Diselimuti Antusiasme Mahasiswa, Kemenko Perekonomian Paparkan Peran Penting Kerja Sama Internasional dalam Mendorong Pertumbuhan Ekonomi Nasional

25 Feb 2025 21:53

Bonus demografi yang saat ini sedang berlangsung harus dapat dimanfaatkan secara optimal oleh Pemerintah sebagai modal dalam mendorong kemajuan bangsa. Seiring dengan hal tersebut, generasi muda sekaligus menjadi sosok yang memiliki peran krusial sebagai penggerak utama pembangunan dalam mencapai visi Indonesia Emas 2045.

“Seperti yang sering disampaikan oleh Menteri Koordiantor Bidang Perekonomian Airlangga Hartarto bahwa sumber daya manusia menjadi pilar utama dalam pembangunan masa depan bangsa, sehingga generasi muda diharapkan bisa terus adaptif ke depan,” ungkap Pranata Humas Ahli Madya Kemenko Perekonomian Ferry Surfiyanto dalam Kunjungan Studi Mahasiswa Fakultas Ilmu Sosial dan Ilmu Politik Universitas Pasundan di Loka Kahuripan Kantor Kemenko Perekonomian, Selasa (25/02).

Mengangkat tema Creating Connectivity in the Growth of Economic and Technological Diplomacy dan menghadirkan narasumber Asisten Deputi Kerja Sama Ekonomi Bilateral Irwan Sinaga, mahasiswa Fakultas Ilmu Sosial dan Ilmu Politik Universitas Pasundan dipaparkan informasi terkait upaya yang dilakukan Pemerintah dalam menjaga ketangguhan perekonomian nasional, hingga peran aktif Indonesia saat ini di kancah perekonomian global.
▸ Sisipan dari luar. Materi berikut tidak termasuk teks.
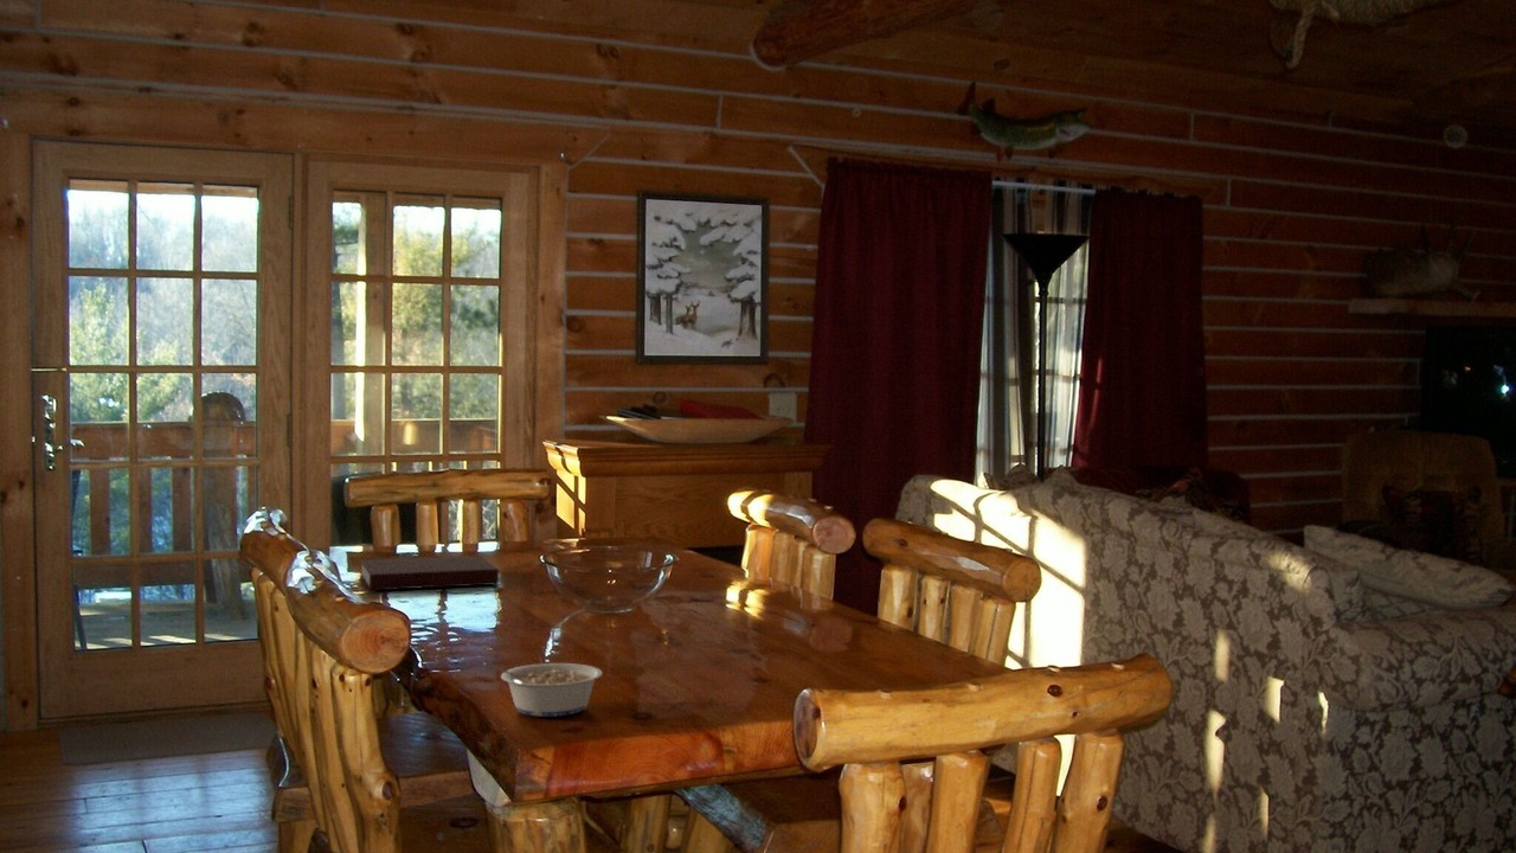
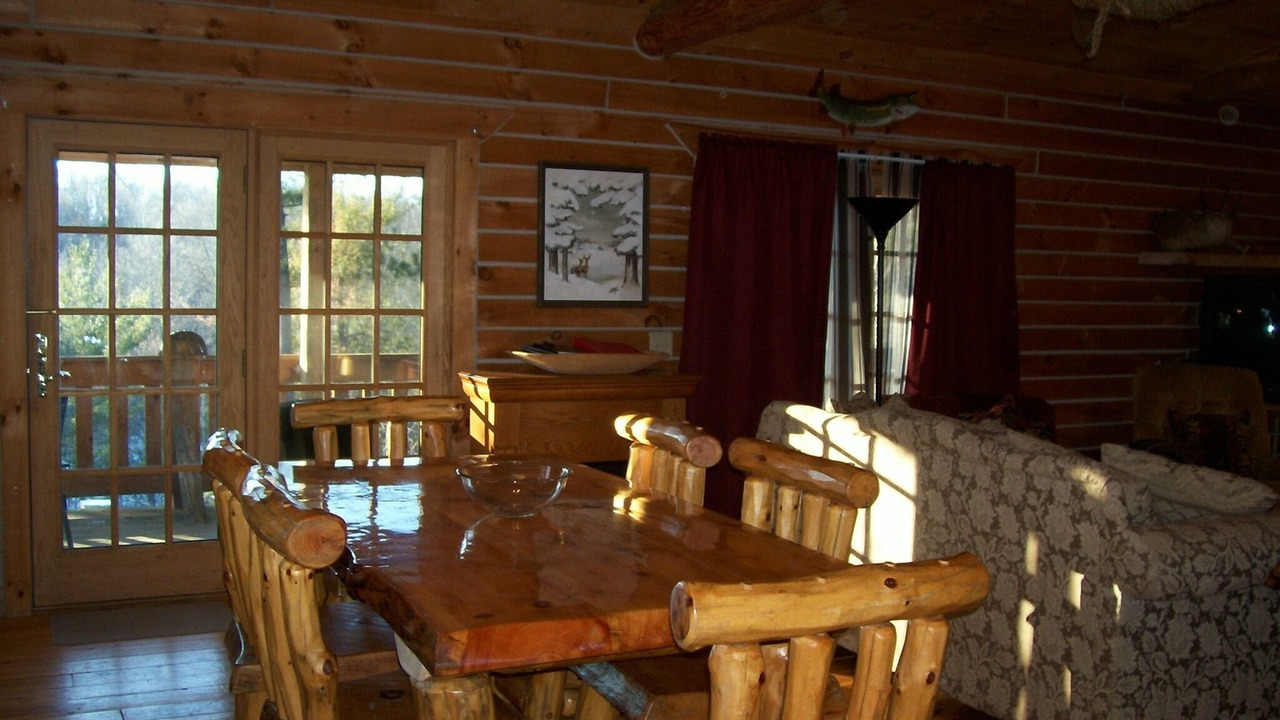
- legume [482,662,604,718]
- notebook [359,554,500,591]
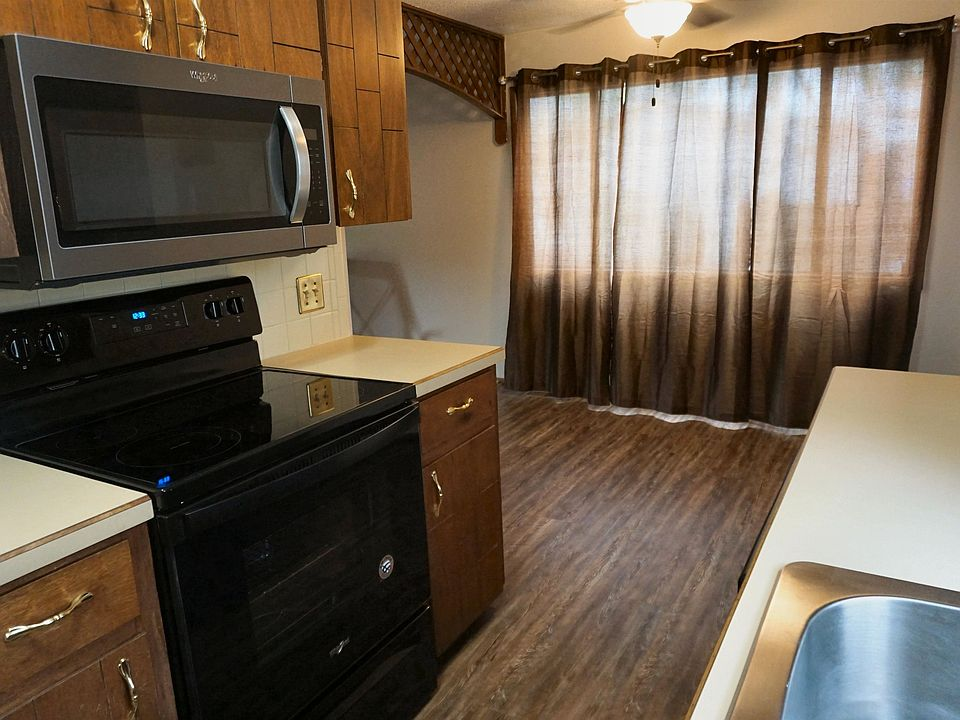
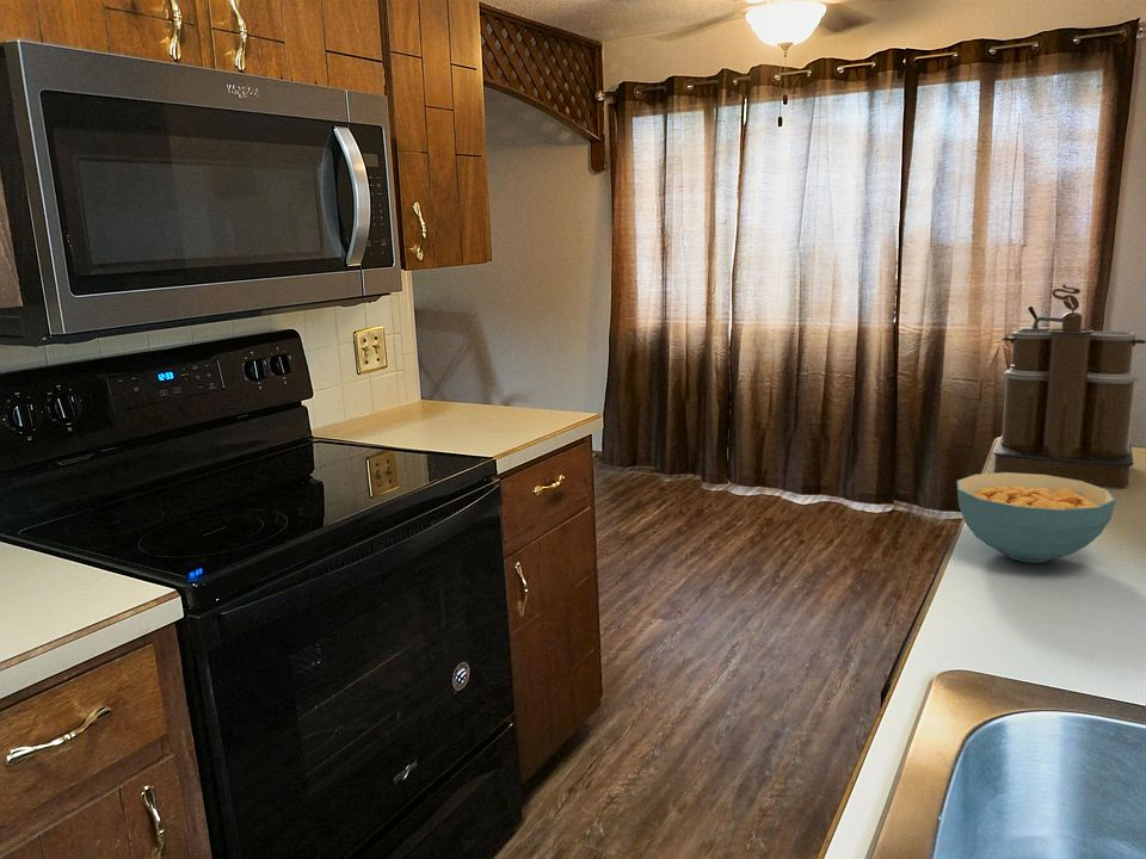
+ coffee maker [992,283,1146,487]
+ cereal bowl [956,472,1116,564]
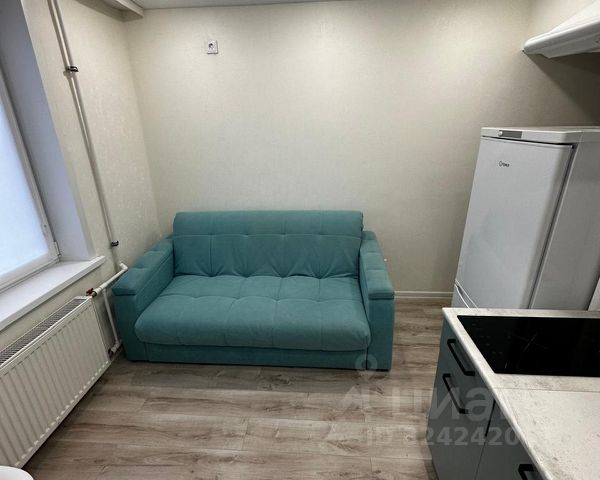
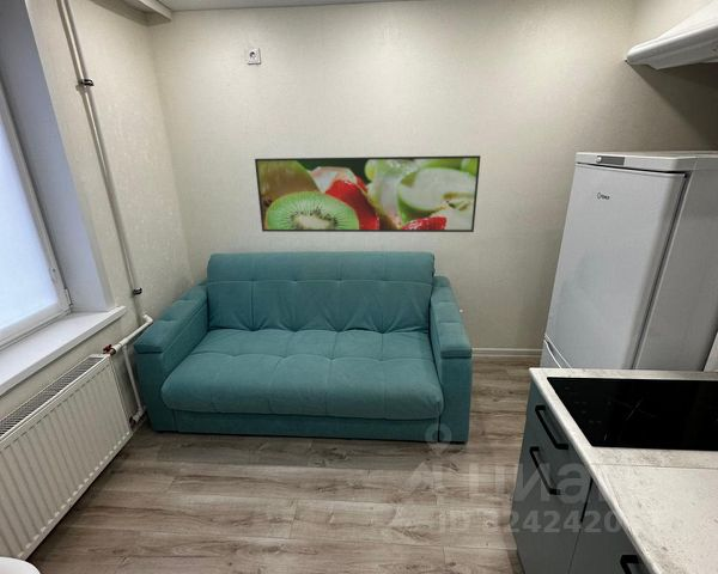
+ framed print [254,154,482,233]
Lebih lanjut, Asdep Irwan menyampaikan bahwa saat ini Indonesia tetap optimis mampu memiliki realisasi pertumbuhan ekonomi yang tetap kuat dan relatif tinggi dibandingkan negara lain, meski dihadapkan dengan dinamika risiko global yang memicu ketidakpastian seperti tensi geopolitik, volatilitas harga komoditas, fragmentasi ekonomi, pengetatan moneter negara maju, hingga perubahan iklim. Pemerintah berfokus untuk mengimplementasikan berbagai strategi dan kebijakan dengan sejumlah key sectors yang akan terus didorong Pemerintah seperti Manufaktur (Hilirisasi), Jasa, Pariwisata, Konstruksi atau Perumahan, Ekonomi Digital, Semikonduktor, hingga Ekonomi Hijau.

Terkait dengan industri semikonduktor, Asdep Irwan menegaskan bahwa pengembangan sektor tersebut menjadi salah satu program prioritas Pemerintah, sebagaimana dimaksud dalam Rencana Pembangunan Jangka Menengah Nasional (RPJMN) 2025-2029 yakni melanjutkan hilirisasi dan industrialisasi untuk meningkatkan nilai tambah di dalam negeri. Terdapat sejumlah strategi utama yang akan dilakukan Pemerintah yakni dengan terus memperkuat akses terhadap supply chain, pemberian insentif, program pelatihan untuk meningkatkan kompetensi SDM, hingga memperkuat logistik dengan penyediaan infrastruktur yang memadai. 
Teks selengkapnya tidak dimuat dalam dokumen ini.